▶ _About this exercise_: Extract the text lines from all of the data below verbatim, keeping each line unchanged. Leave the pictures out of the answer.

===== Data records

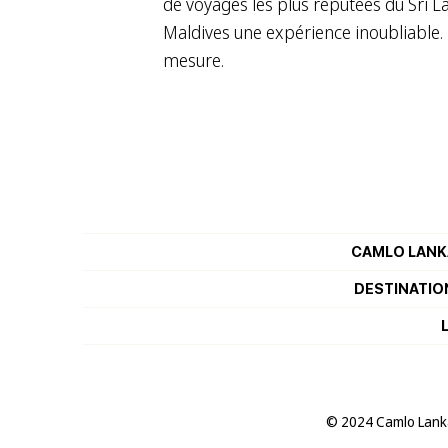
de voyages les plus réputées du Sri L
Maldives une expérience inoubliable. 
mesure.
CAMLO LANK
DESTINATIO
© 2024 Camlo Lanka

==========

▶ _Response to this task_:
de voyages les plus réputées du Sri L
Maldives une expérience inoubliable. 
mesure.
CAMLO LANK
DESTINATIO
© 2024 Camlo Lanka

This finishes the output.